**Goal of the exercise:** Write out every text line of the records below verbatim, omitting the pictures.

Recorded data

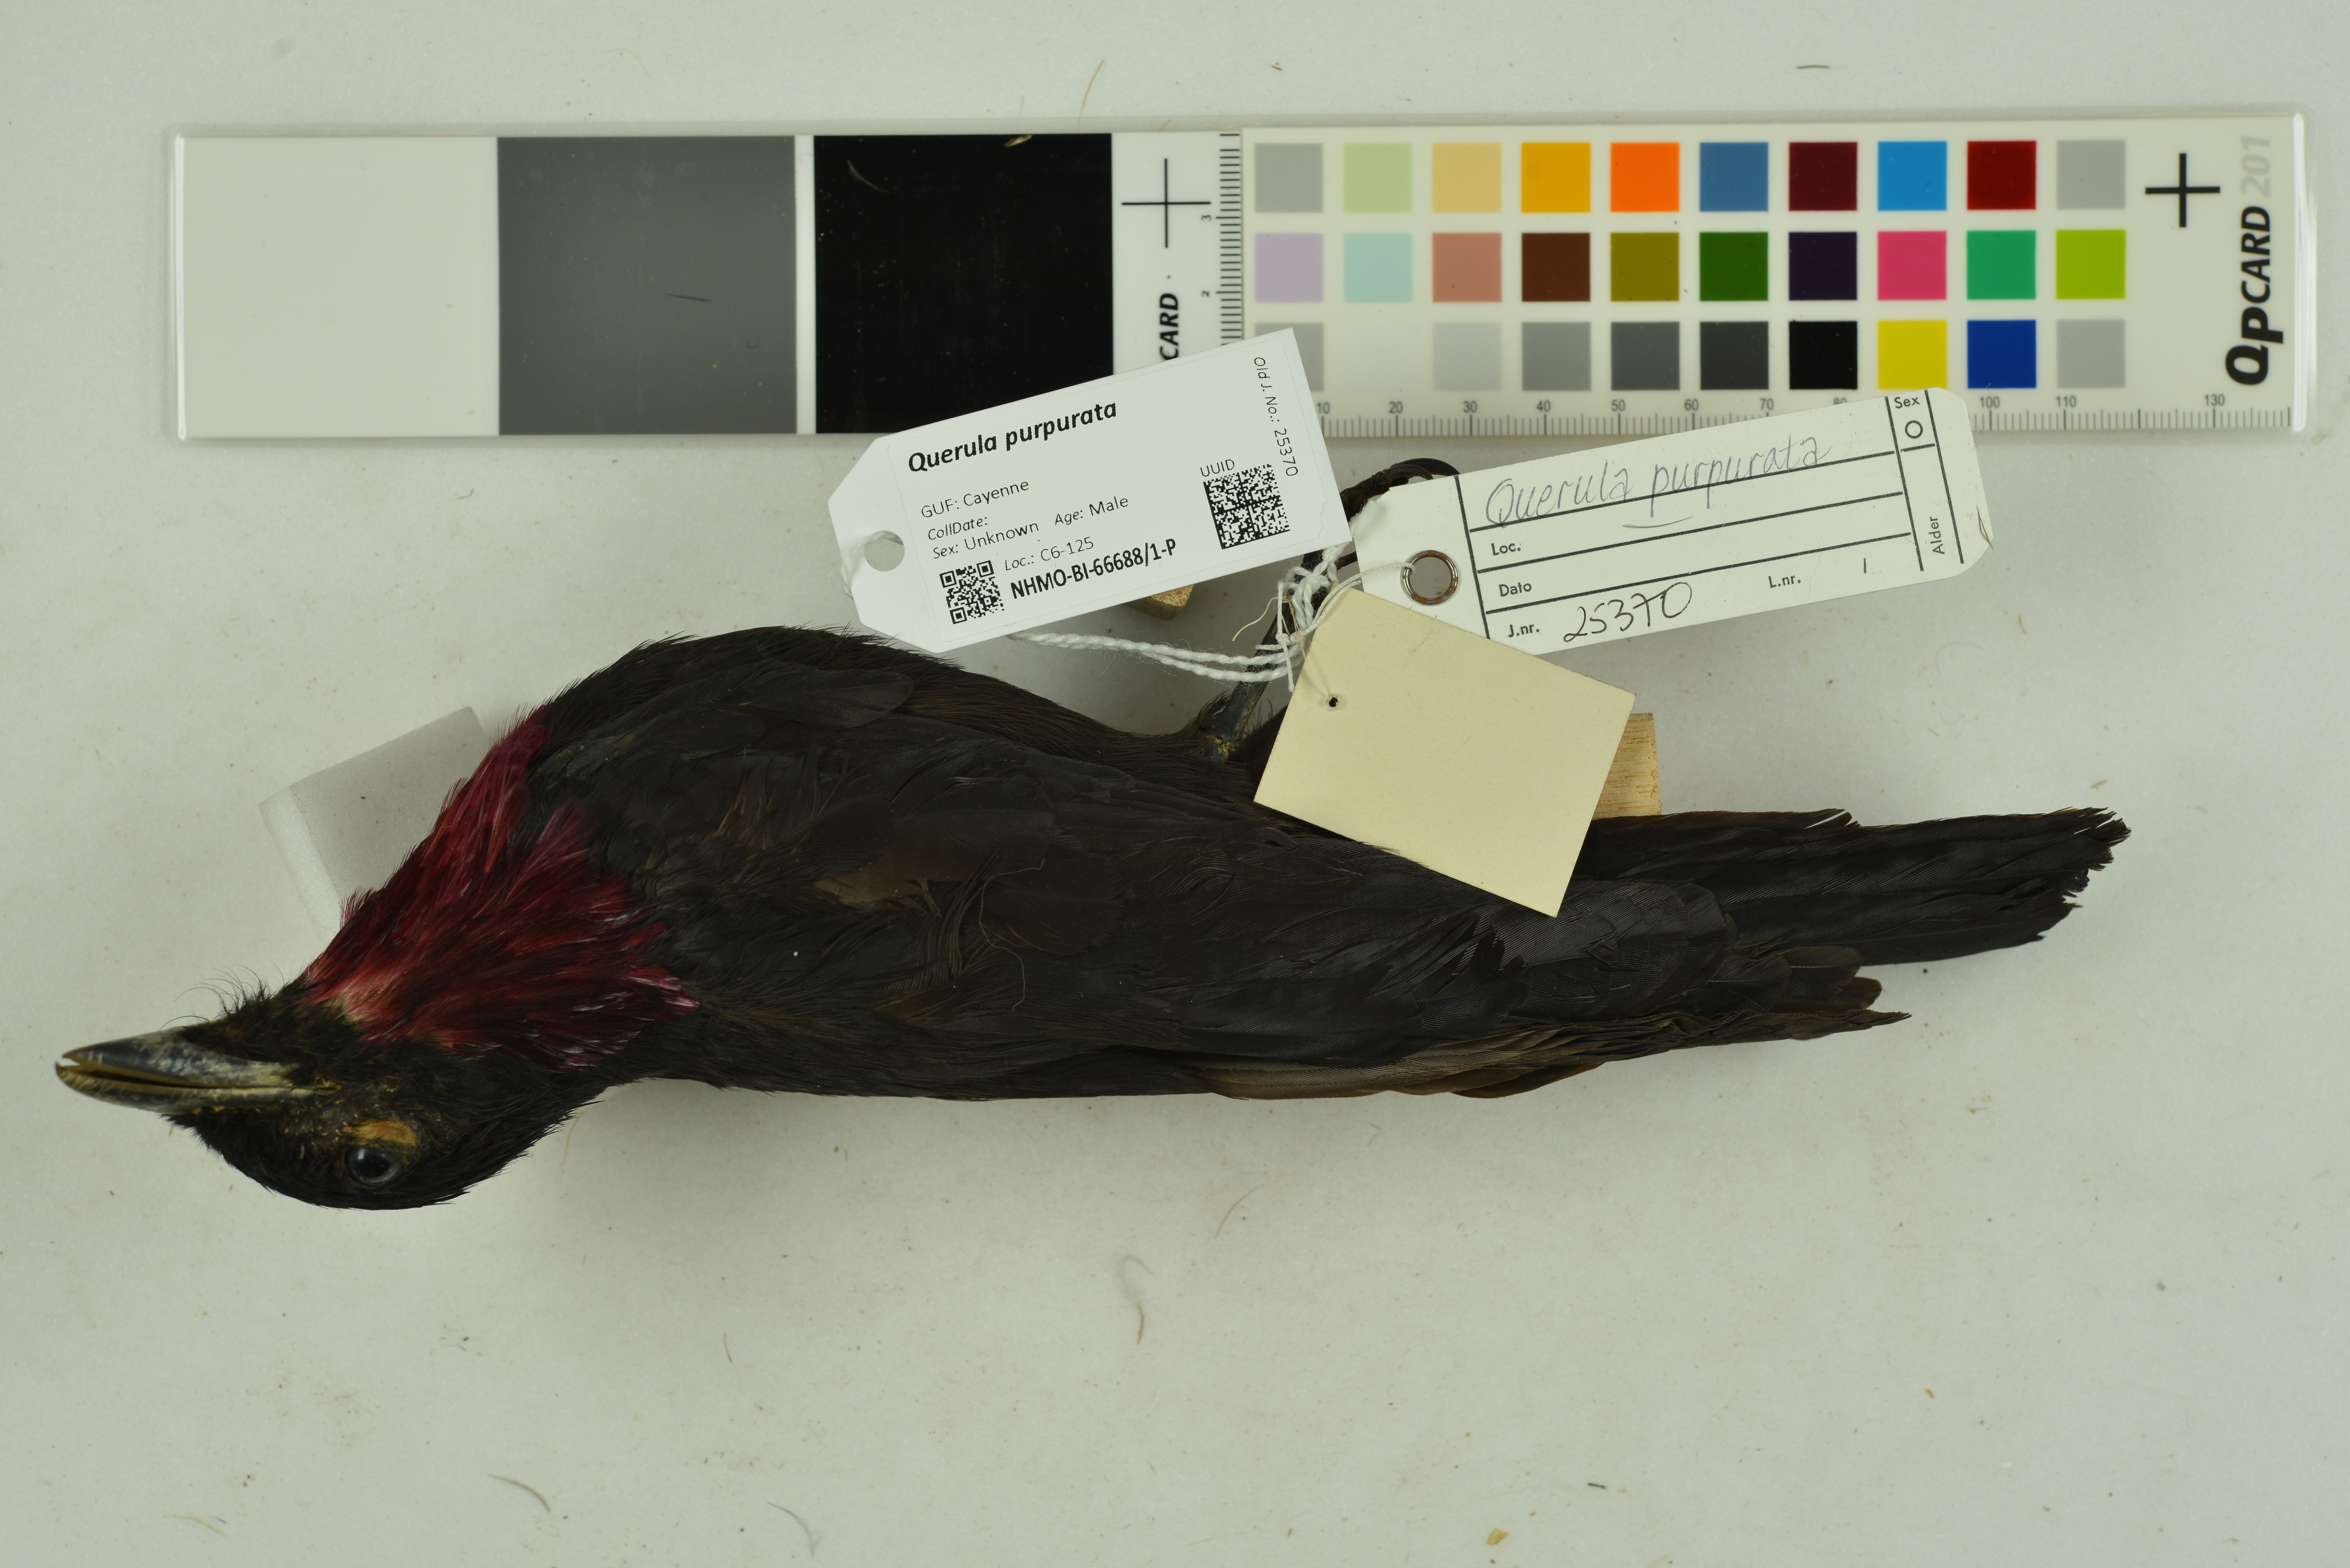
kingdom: Animalia
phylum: Chordata
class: Aves
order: Passeriformes
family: Cotingidae
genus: Querula
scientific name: Querula purpurata
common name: Purple-throated fruitcrow
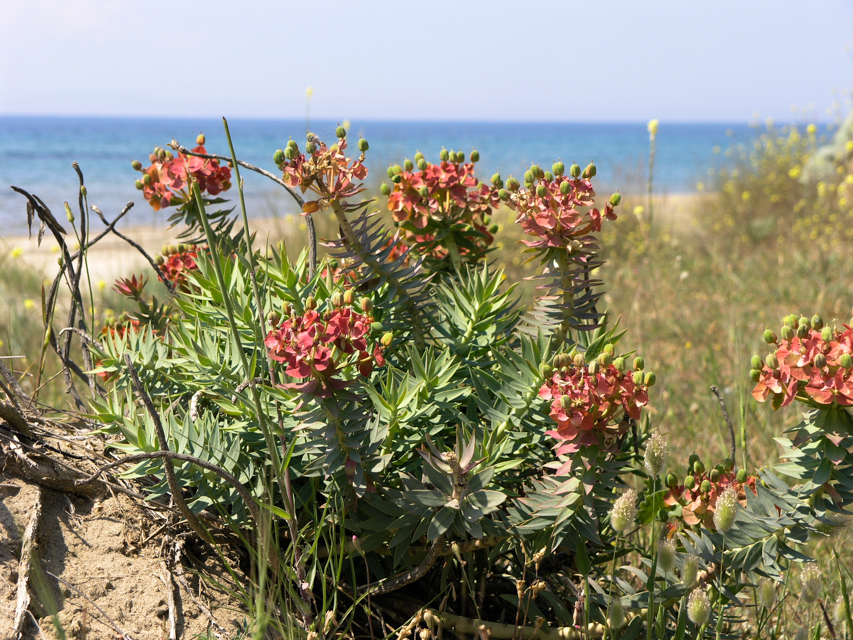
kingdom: Plantae
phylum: Tracheophyta
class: Magnoliopsida
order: Malpighiales
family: Euphorbiaceae
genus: Euphorbia
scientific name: Euphorbia myrsinites
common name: Myrtle spurge
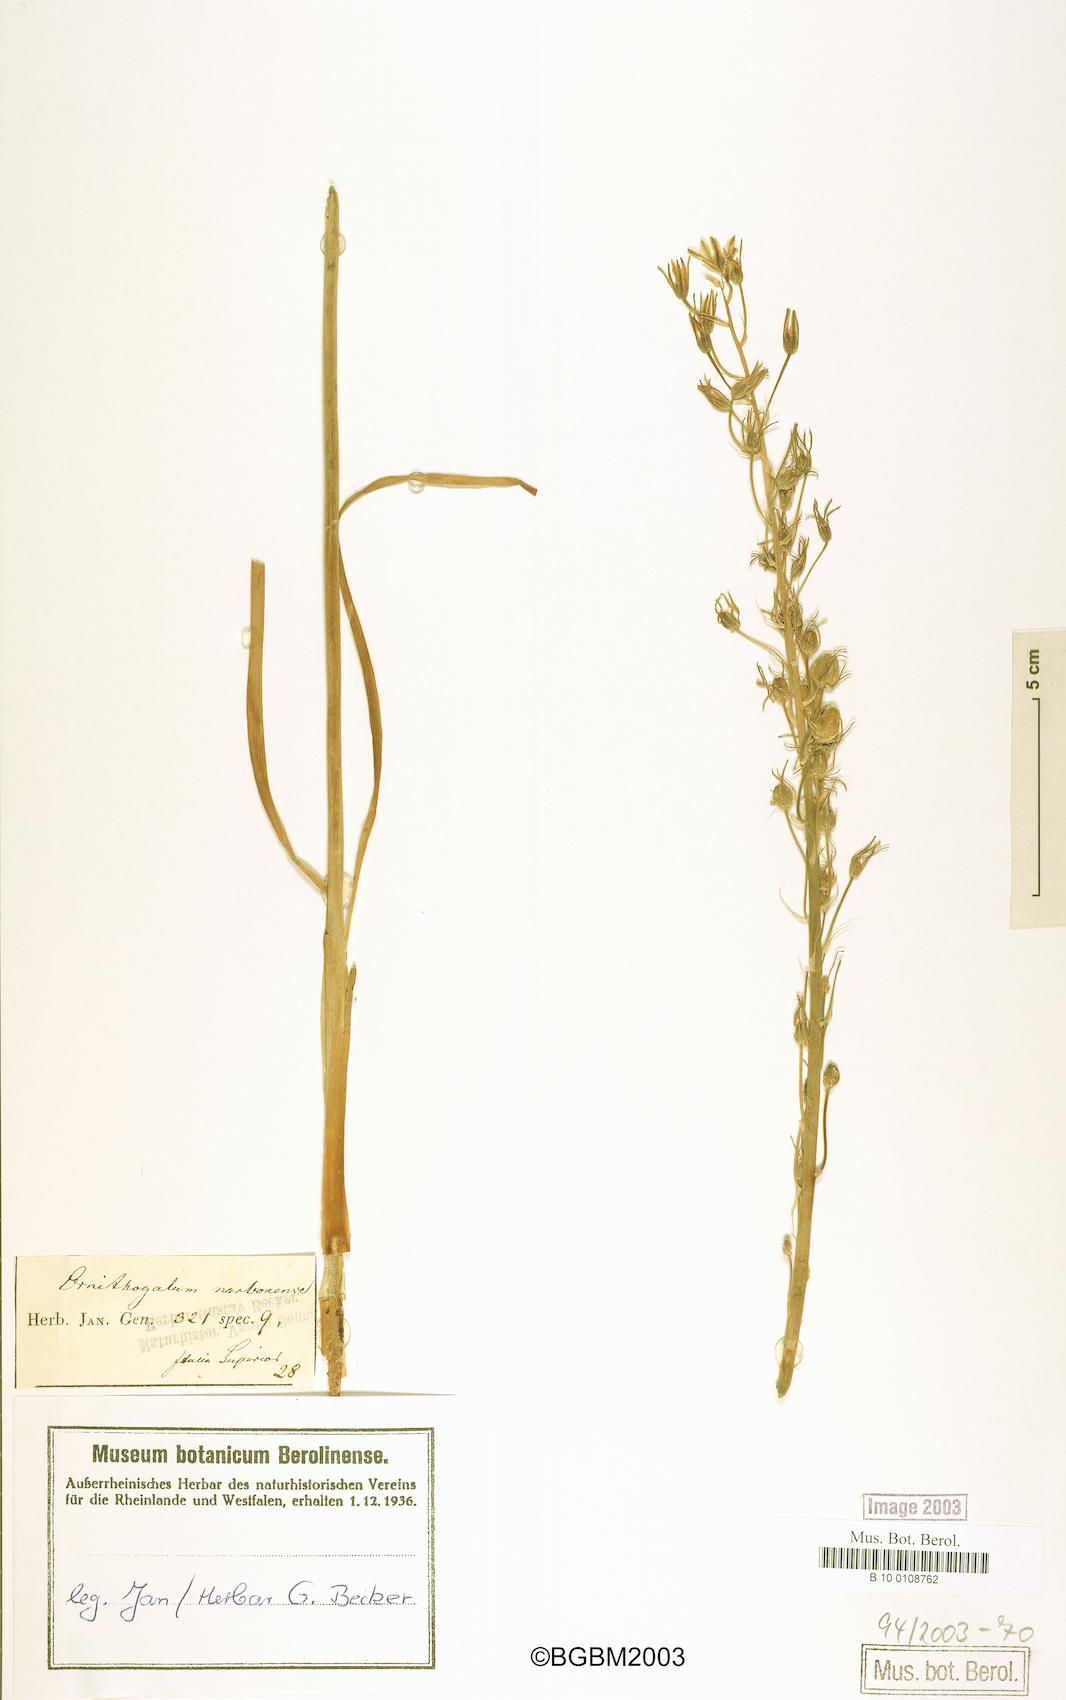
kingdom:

**Problem solution:**
kingdom: Animalia
phylum: Chordata
class: Aves
order: Passeriformes
family: Cotingidae
genus: Querula
scientific name: Querula purpurata
common name: Purple-throated fruitcrow
kingdom: Plantae
phylum: Tracheophyta
class: Magnoliopsida
order: Malpighiales
family: Euphorbiaceae
genus: Euphorbia
scientific name: Euphorbia myrsinites
common name: Myrtle spurge
kingdom:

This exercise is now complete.